* Records for the task:
****

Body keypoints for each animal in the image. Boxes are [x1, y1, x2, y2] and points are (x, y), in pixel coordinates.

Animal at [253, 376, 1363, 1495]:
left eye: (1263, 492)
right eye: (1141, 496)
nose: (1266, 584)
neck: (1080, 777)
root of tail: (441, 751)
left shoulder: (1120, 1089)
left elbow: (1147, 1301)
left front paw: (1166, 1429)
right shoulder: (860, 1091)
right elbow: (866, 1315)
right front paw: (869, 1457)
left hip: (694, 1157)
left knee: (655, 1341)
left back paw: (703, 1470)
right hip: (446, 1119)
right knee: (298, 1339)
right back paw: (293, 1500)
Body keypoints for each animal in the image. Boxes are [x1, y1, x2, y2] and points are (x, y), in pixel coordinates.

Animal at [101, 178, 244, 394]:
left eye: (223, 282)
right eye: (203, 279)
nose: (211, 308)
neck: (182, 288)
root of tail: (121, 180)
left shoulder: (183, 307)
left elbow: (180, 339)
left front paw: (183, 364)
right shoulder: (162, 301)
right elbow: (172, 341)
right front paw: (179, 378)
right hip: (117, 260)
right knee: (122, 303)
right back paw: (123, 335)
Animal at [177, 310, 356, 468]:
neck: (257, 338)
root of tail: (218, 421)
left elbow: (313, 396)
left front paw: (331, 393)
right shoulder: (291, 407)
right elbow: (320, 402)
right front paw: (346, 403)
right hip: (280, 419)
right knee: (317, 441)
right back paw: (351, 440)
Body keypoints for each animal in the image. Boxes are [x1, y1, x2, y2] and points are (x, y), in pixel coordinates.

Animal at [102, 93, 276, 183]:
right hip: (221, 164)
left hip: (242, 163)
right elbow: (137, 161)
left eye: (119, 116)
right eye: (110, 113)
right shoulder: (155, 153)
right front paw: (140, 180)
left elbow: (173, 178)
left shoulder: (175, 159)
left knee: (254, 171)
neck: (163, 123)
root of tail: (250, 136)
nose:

****

* Your instructions: Repeat, character for character, the lines of the material above from the line with "left eye: (223, 282)" through the line with "right hip: (221, 164)".

* Response:
left eye: (223, 282)
right eye: (203, 279)
nose: (211, 308)
neck: (182, 288)
root of tail: (121, 180)
left shoulder: (183, 307)
left elbow: (180, 339)
left front paw: (183, 364)
right shoulder: (162, 301)
right elbow: (172, 341)
right front paw: (179, 378)
right hip: (117, 260)
right knee: (122, 303)
right back paw: (123, 335)
Animal at [177, 310, 356, 468]:
neck: (257, 338)
root of tail: (218, 421)
left elbow: (313, 396)
left front paw: (331, 393)
right shoulder: (291, 407)
right elbow: (320, 402)
right front paw: (346, 403)
right hip: (280, 419)
right knee: (317, 441)
right back paw: (351, 440)
Body keypoints for each animal in the image. Boxes are [x1, y1, x2, y2] and points are (x, y), in pixel coordinates.

Animal at [102, 93, 276, 183]:
right hip: (221, 164)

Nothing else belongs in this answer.